Intentional Injuries

Intentional injuries are those that were caused by actions specifically meant to injure a child. These are the ones you usually hear about in the news. Usually, intentional child injuries at daycare are connected with crimes such as assault, battery, or even homicide.

Since criminal liability has to be proven beyond a reasonable doubt, and civil liability on requires a preponderance of the evidence (a lower legal standard), if a daycare caregiver or daycare operator is found guilty of a crime that caused injury to a child, they will almost certainly be found liable for the injuries. The doctrine of negligence per se may also apply in these situations.

An employer can also be held liable, through negligence or recklessness, for the injuries caused by intentional actions of their employees. Since Connecticut puts a background check requirement on daycare employees and puts the burden of performing and reviewing such background checks on the owner of the daycare business, a failure to perform the background check, or ignoring the results of the background check, would almost certainly create daycare owner civil liability for the criminal acts of an employee; especially where the criminal act was performed during the performance of the employee’s job.

How do parents seek compensation for injuries to their child or children?

Most daycare owners have the business insured. If your child is injured at daycare you would likely begin by filing a claim with their insurance company. The insurance company will have adjusters and attorneys working for them with the sole purpose of paying as little as possible for your child’s injuries. They will try to get recorded statements that downplay your child’s injuries, or try to place some of the blame for the injury on the child or the parent. If their liability and coverage are clear, the insurance company will try to settle. But how do you know if the settlement offer they are making is a good one?

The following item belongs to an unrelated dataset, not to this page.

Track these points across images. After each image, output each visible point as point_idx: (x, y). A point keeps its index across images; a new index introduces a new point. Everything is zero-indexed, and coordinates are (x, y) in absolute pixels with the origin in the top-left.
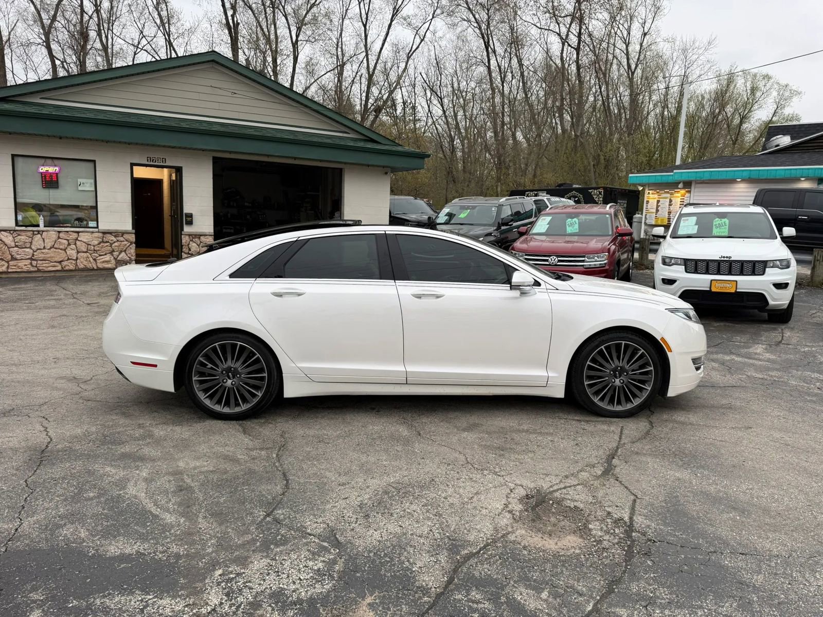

You will want the help of a child injury attorney. Child injuries are different from adult injuries, and may have implications that are unique to children. A child injury lawyer can help you file a claim, collect the proper documentation, and negotiate a potential settlement on your behalf (one that is fair). Once hired, the attorney can make sure that the insurance company and the daycare owner no longer contact you directly. If a settlement cannot be reached, you will need to file a lawsuit. A child injury attorney will know who to sue, what to see them for, and how to properly serve them.